[Dataset excerpt — start]
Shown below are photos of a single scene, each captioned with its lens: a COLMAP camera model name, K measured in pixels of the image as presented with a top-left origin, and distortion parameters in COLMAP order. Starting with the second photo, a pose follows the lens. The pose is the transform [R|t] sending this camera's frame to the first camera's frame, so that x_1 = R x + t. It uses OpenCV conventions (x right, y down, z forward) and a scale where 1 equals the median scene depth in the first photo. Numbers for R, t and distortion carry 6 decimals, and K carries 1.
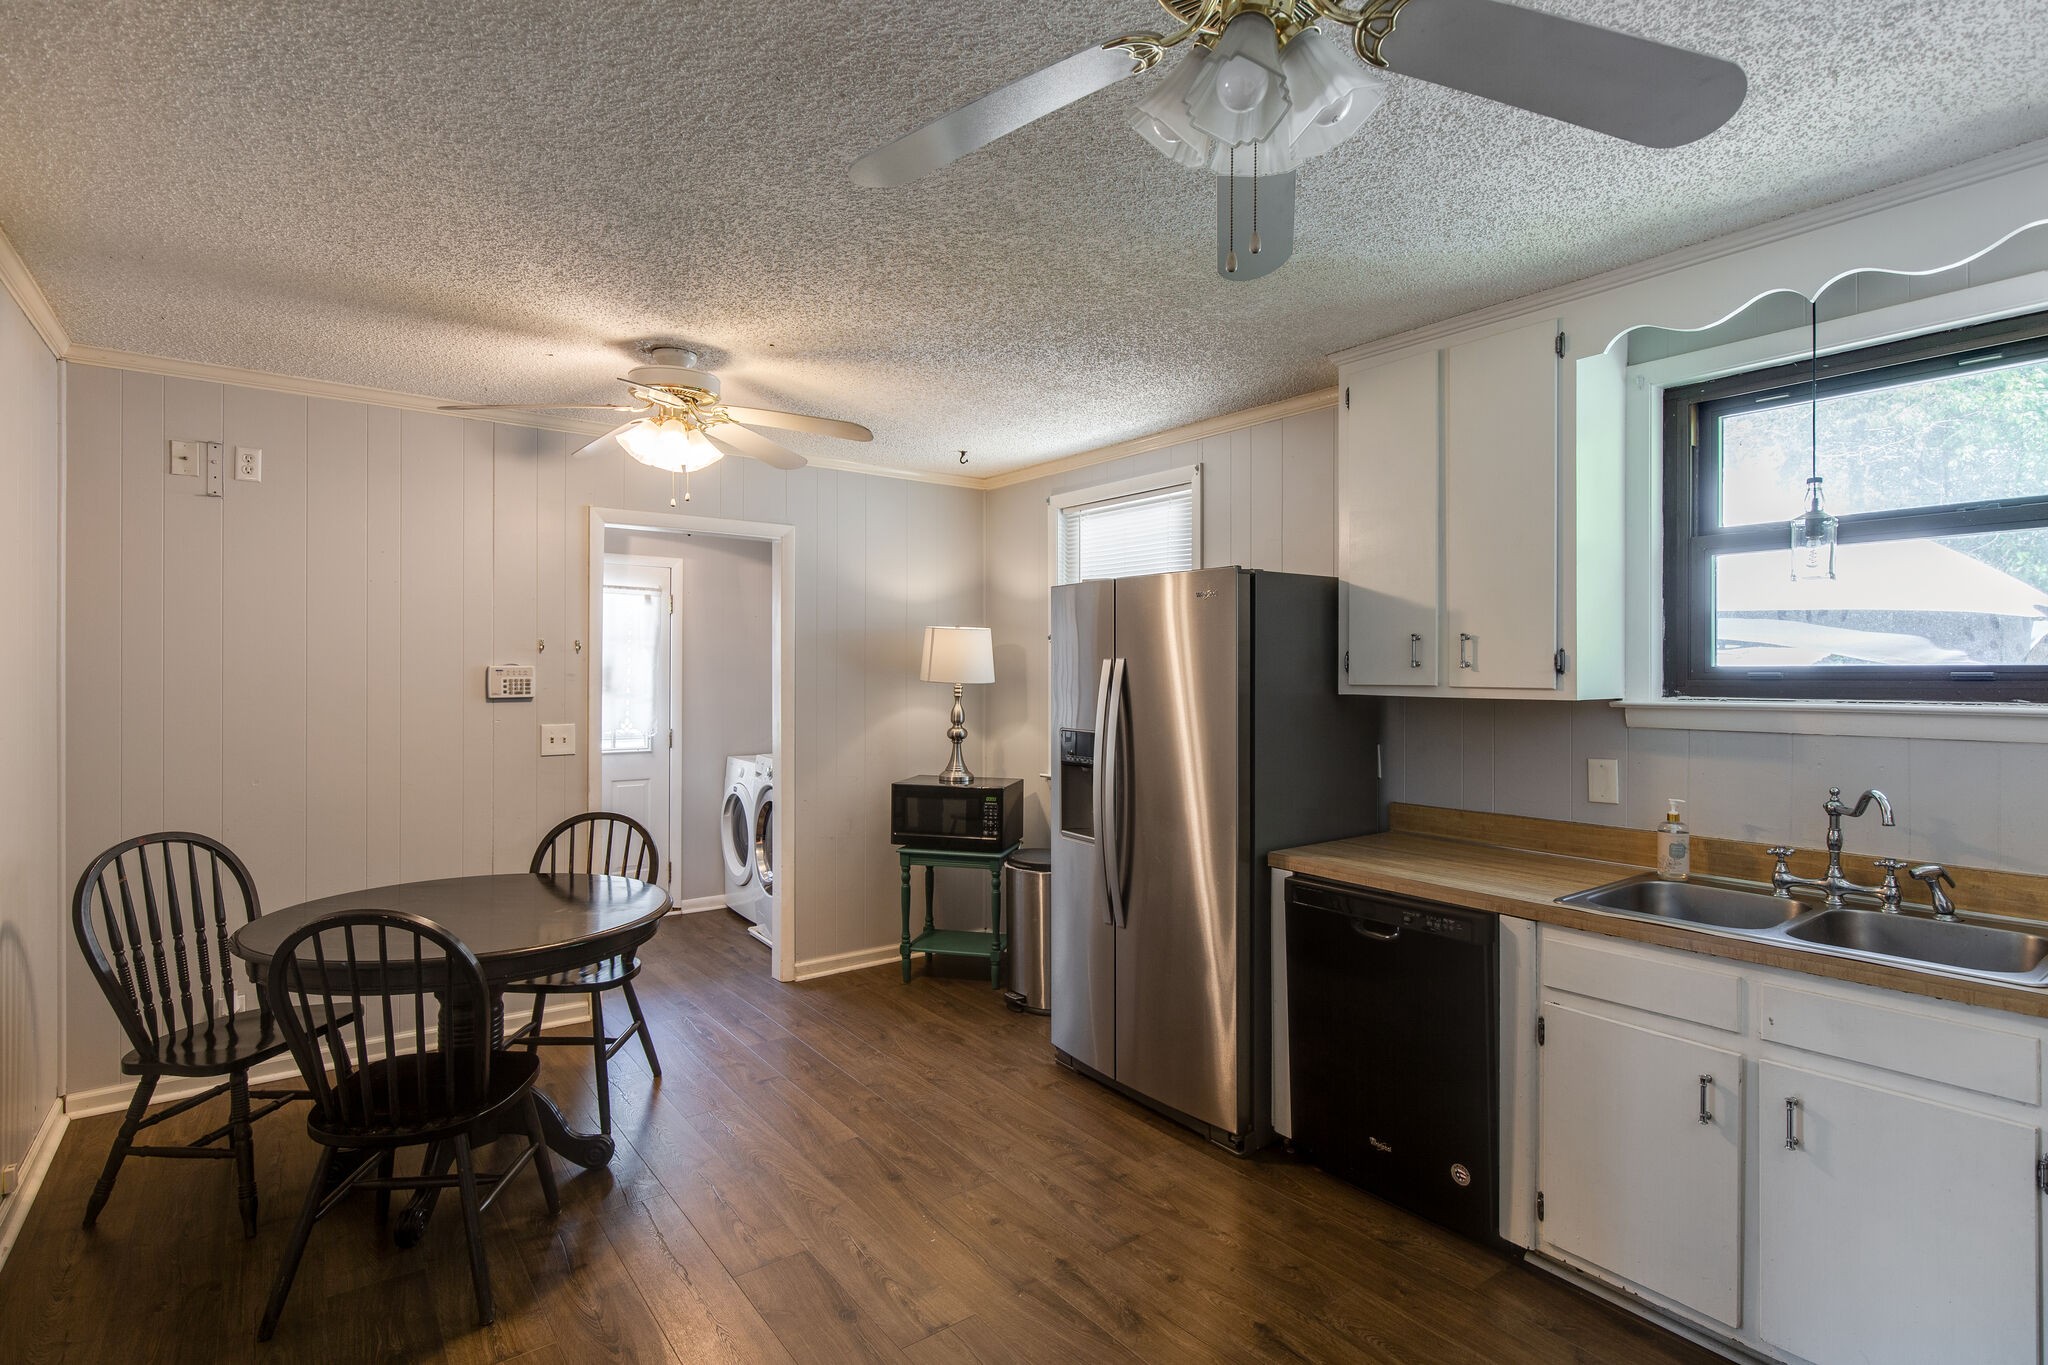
lens RADIAL K [[943.2, 0, 1020.9], [0, 943.2, 676.4], [0, 0, 1]] dist [-0.001013, -0.000589]
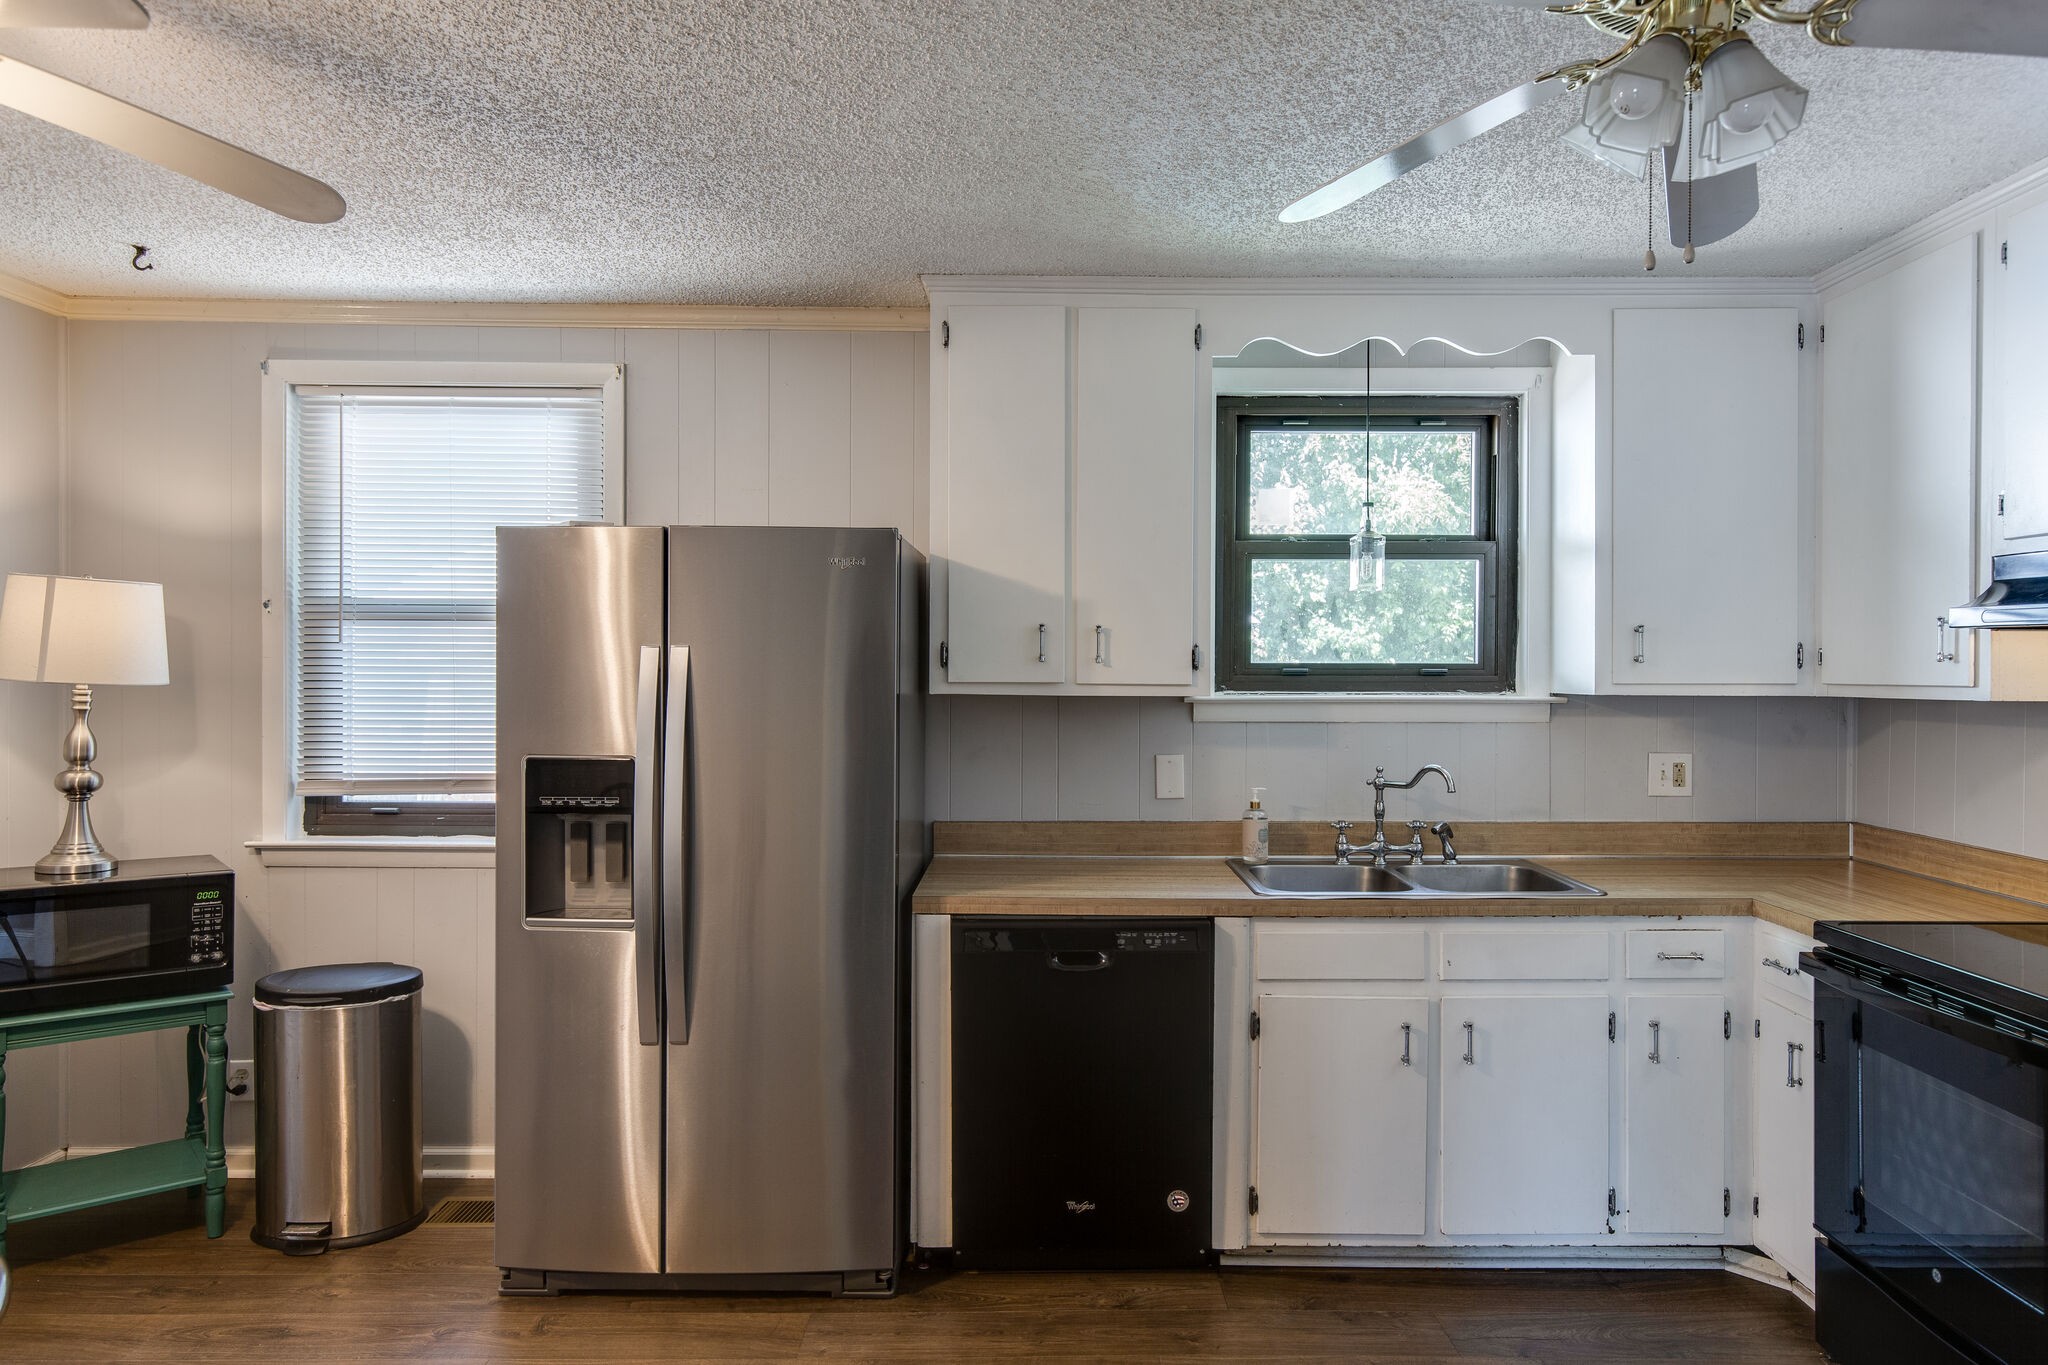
lens RADIAL K [[1260.2, 0, 1024.0], [0, 1260.2, 682.5], [0, 0, 1]] dist [0.006401, 0.000122]
pose [[0.625790, -0.007186, 0.779959, -0.545197], [-0.000204, 0.999956, 0.009377, -0.001571], [-0.779992, -0.006027, 0.625761, 0.297933]]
[Dataset excerpt — finish]
▶ **Problem to solve**: Give back the full data exactly as it reads, but drop the pictures.

▶ **Expected output**:
Shown below are photos of a single scene, each captioned with its lens: a COLMAP camera model name, K measured in pixels of the image as presented with a top-left origin, and distortion parameters in COLMAP order. Starting with the second photo, a pose follows the lens. The pose is the transform [R|t] sending this camera's frame to the first camera's frame, so that x_1 = R x + t. It uses OpenCV conventions (x right, y down, z forward) and a scale where 1 equals the median scene depth in the first photo. Numbers for R, t and distortion carry 6 decimals, and K carries 1.
lens RADIAL K [[943.2, 0, 1020.9], [0, 943.2, 676.4], [0, 0, 1]] dist [-0.001013, -0.000589]
lens RADIAL K [[1260.2, 0, 1024.0], [0, 1260.2, 682.5], [0, 0, 1]] dist [0.006401, 0.000122]
pose [[0.625790, -0.007186, 0.779959, -0.545197], [-0.000204, 0.999956, 0.009377, -0.001571], [-0.779992, -0.006027, 0.625761, 0.297933]]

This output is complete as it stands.